You're viewing version 2.18 of the OpenSearch documentation. This version is no longer maintained. For the latest version, see the current documentation. For information about OpenSearch version maintenance, see Release Schedule and Maintenance Policy.
Unique token filter
The unique
token filter ensures that only unique tokens are kept during the analysis process, removing duplicate tokens that appear within a single field or text block.
Parameters
The unique
token filter can be configured with the following parameter.

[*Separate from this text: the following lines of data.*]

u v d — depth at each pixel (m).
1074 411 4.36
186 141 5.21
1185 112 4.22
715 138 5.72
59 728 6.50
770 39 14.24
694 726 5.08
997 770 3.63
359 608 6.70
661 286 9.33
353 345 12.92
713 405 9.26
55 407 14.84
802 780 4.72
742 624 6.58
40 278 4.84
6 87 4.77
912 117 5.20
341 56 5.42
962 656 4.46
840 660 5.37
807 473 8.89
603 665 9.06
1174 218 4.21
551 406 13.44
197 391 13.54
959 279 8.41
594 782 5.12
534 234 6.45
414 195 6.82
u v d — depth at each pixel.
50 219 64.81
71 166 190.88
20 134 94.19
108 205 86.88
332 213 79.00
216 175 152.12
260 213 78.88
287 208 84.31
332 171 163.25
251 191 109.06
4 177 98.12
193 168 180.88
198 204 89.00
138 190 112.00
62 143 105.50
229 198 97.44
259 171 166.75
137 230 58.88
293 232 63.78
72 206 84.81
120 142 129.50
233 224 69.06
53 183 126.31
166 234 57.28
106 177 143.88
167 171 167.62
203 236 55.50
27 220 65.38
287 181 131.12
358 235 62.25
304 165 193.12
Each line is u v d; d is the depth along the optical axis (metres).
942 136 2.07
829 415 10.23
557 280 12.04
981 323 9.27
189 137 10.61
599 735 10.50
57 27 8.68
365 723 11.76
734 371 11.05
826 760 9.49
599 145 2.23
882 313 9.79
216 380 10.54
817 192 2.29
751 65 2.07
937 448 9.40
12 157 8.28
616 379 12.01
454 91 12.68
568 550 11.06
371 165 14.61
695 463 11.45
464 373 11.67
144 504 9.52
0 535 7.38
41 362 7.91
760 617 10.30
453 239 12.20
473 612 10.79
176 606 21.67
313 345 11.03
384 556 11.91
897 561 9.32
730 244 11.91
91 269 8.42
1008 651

Parameter | Required/Optional | Data type | Description |
---|---|---|---|
only_on_same_position | Optional | Boolean | If true , the token filter acts as a remove_duplicates token filter and only removes tokens that are in the same position. Default is false . |
Example
The following example request creates a new index named unique_example
and configures an analyzer with a unique
filter:
PUT /unique_example
{
"settings": {
"analysis": {
"filter": {
"unique_filter": {
"type": "unique",
"only_on_same_position": false
}
},
"analyzer": {
"unique_analyzer": {
"type": "custom",
"tokenizer": "standard",
"filter": [
"lowercase",
"unique_filter"
]
}
}
}
}
}
Generated tokens
Use the following request to examine the tokens generated using the analyzer:
GET /unique_example/_analyze
{
"analyzer": "unique_analyzer",
"text": "OpenSearch OpenSearch is powerful powerful and scalable"
}
The response contains the generated tokens:
{
"tokens": [
{
"token": "opensearch",
"start_offset": 0,
"end_offset": 10,
"type": "<ALPHANUM>",
"position": 0
},
{
"token": "is",
"start_offset": 22,
"end_offset": 24,
"type": "<ALPHANUM>",
"position": 1
},
{
"token": "powerful",
"start_offset": 25,
"end_offset": 33,
"type": "<ALPHANUM>",
"position": 2
},
{
"token": "and",
"start_offset": 43,
"end_offset": 46,
"type": "<ALPHANUM>",
"position": 3
},
{
"token": "scalable",
"start_offset": 47,
"end_offset": 55,
"type": "<ALPHANUM>",
"position": 4
}
]
}